The Detroit native was originally selected by the St. Louis Blues in the ninth round (219th overall) of the 1993 NHL Entry Draft.
Bell, acquired on July 10 from Chicago in exchange for D Tom Preissing and C Josh Hennessy, had filed for arbitration while with the Blackhawks but signed a three-year deal with San Jose on July 25. Getting term in the deal was key for Wilson.
“It was very important to us and it was very important to him,” the Sharks GM said. “We have very high expectations for Mark to come in and play with the players we have in this environment. It’s a great sign by Mark to be willing to come in and commit to San Jose and give up unrestricted years.”
Bell finished second on the Blackhawks in scoring last season, setting new career highs with 48 points (25 goals, 23 assists) and added 107 penalty minutes while playing in all 82 games for the third consecutive season. It was the second consecutive 20-plus goal campaign for the power forward in four full NHL seasons, each of which he recorded over 100 penalty minutes. In addition, he led the team in power play goals (11) and shots (225) in 2005-06.
“We feel Mark Bell has his best hockey ahead of him and that he is ready to break through to the next level,” said Wilson.
Bell, 25, was second on Chicago with 10 multiple-point games and posted an eight-game scoring streak from Nov. 13 – Dec. 2, registering 14 points (nine goals, five assists). He played his 300th career game on Jan. 11 vs. Philadelphia.
The six-foot-four, 210-pound native of St. Paul’s, Ontario is primarily a left wing/center, but can play all three forward positions. In 339 NHL games, all with Chicago, Bell has posted 151 points (72 goals, 79 assists) and 454 penalty minutes.
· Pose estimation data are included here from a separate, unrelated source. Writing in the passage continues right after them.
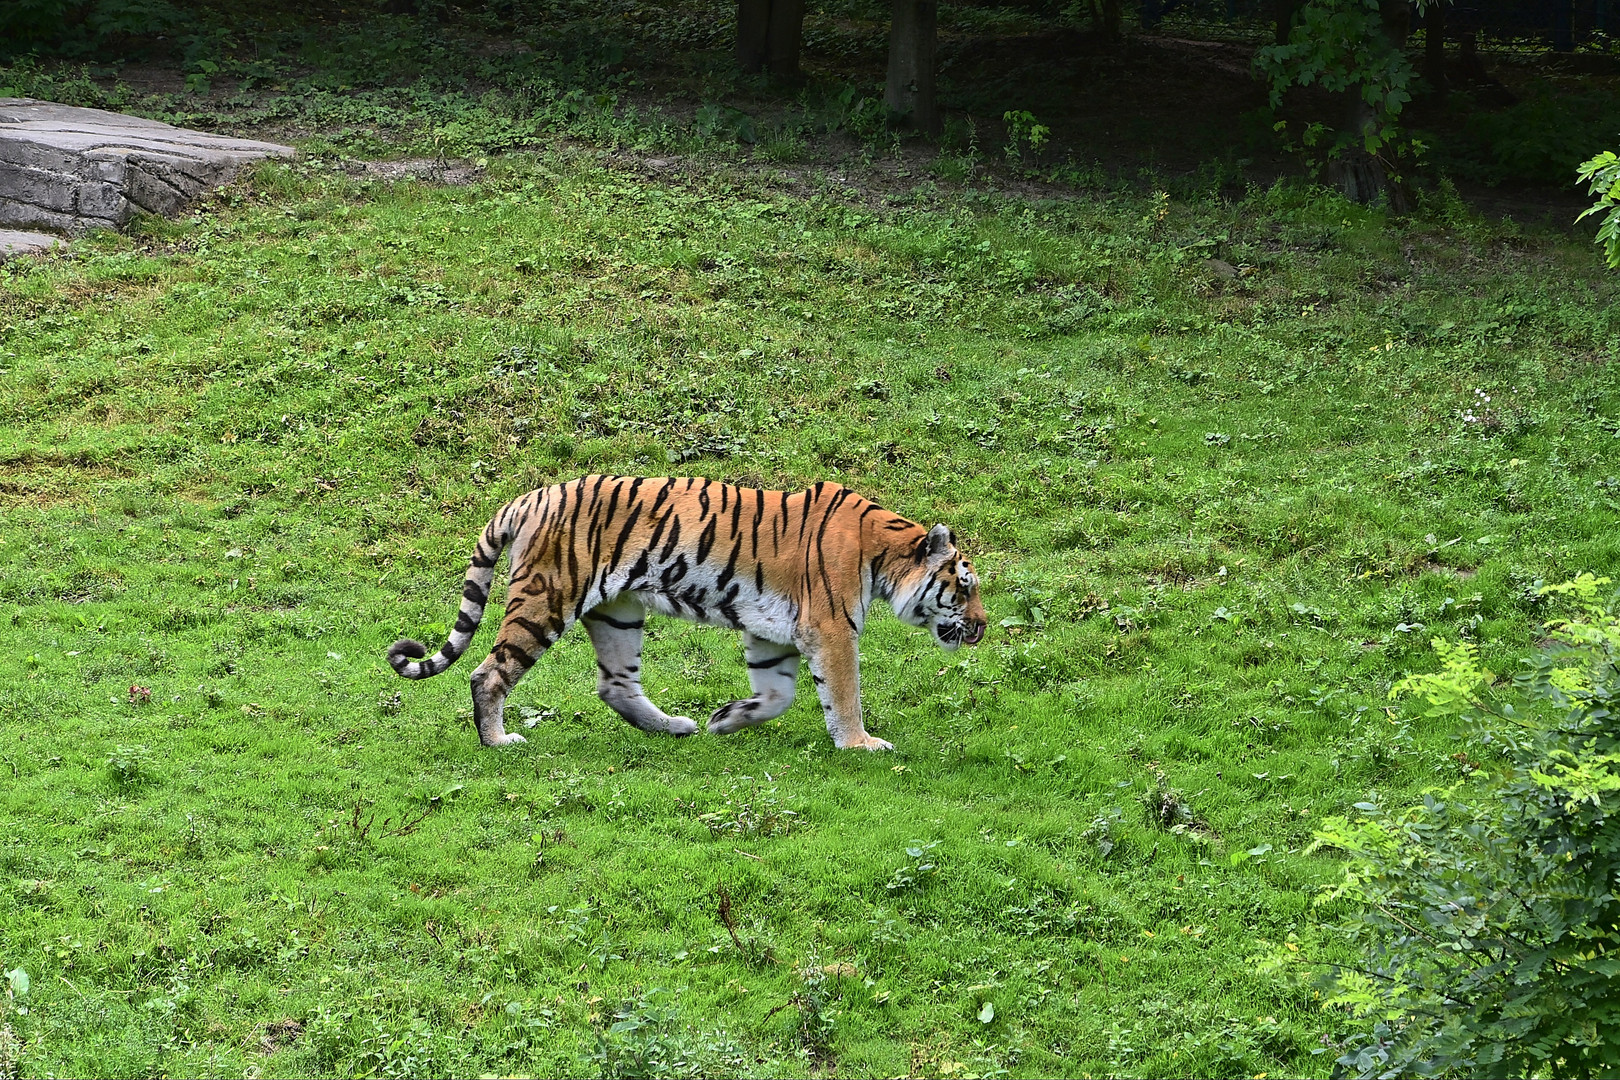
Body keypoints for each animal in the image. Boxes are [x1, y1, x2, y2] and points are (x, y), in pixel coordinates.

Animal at [388, 472, 984, 751]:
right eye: (964, 585)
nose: (980, 627)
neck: (884, 554)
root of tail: (531, 496)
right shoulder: (832, 629)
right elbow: (844, 694)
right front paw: (862, 744)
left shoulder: (775, 633)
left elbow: (778, 695)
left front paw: (728, 719)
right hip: (546, 600)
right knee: (489, 673)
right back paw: (498, 741)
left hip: (619, 612)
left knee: (615, 685)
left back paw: (674, 726)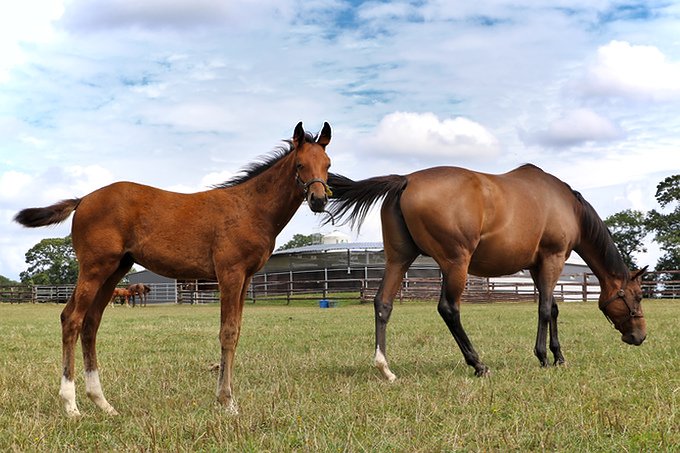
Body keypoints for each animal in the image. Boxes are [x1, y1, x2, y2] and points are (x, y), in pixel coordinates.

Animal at [14, 122, 333, 417]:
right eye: (300, 164)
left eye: (328, 165)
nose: (319, 200)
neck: (250, 207)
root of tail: (82, 200)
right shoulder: (230, 273)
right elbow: (227, 332)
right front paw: (227, 402)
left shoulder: (246, 279)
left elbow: (237, 331)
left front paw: (225, 398)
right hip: (94, 268)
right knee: (72, 319)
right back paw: (71, 405)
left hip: (114, 270)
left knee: (91, 324)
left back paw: (102, 403)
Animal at [326, 164, 647, 381]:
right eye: (638, 296)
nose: (640, 336)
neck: (568, 206)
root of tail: (406, 180)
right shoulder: (552, 259)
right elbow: (544, 309)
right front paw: (544, 357)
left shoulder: (537, 265)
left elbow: (553, 308)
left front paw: (559, 356)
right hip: (456, 263)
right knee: (449, 309)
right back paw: (478, 364)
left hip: (399, 260)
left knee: (383, 304)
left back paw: (386, 368)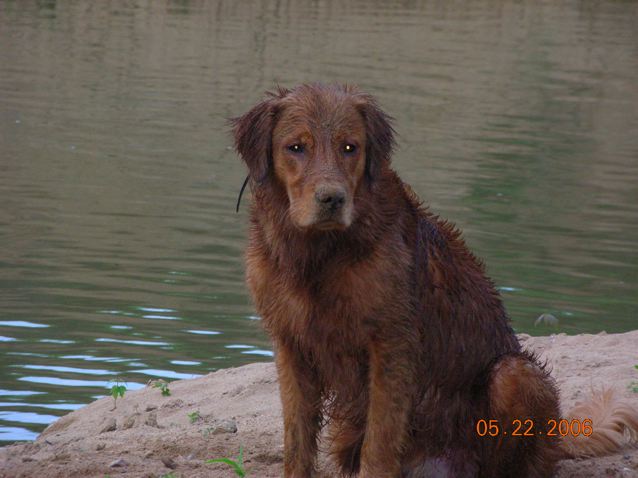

He was originally drafted by Chicago in the first round (8th overall) of the 1998 NHL Entry Draft.
The Sharks also acquired a second round pick in the 2007 NHL Entry Draft from the Pittsburgh Penguins on July 20 in exchange for left wing Nils Ekman and goaltending prospect Patrick Ehelechner.
"The decision to trade “Ek” was made because of the additions we've made to our team," Wilson said, also acknowledging the great strides made by Milan Michalek and Steve Bernier this past season.
Wilson also tended to his reserve list of current players, inking new deals with Group II restricted free agents Scott Parker, Rob Davison, Marcel Goc, Christian Ehrhoff, Mark Smith, Grant Stevenson, Jim Fahey, Doug Murray, Dimitri Patzold, Tomas Plihal, Garrett Stafford and Craig Valette. Wisconsin forward and leading scorer Joe Pavelski
joined the organization as has 2005 fifth round selection goaltender Taylor Dakers, signing their first professional contracts.
To further bolster the organization’s depth, the Sharks added forwards Mathieu Darche and Graham Mink, along with defensemen Scott Ferguson and Patrick Traverse.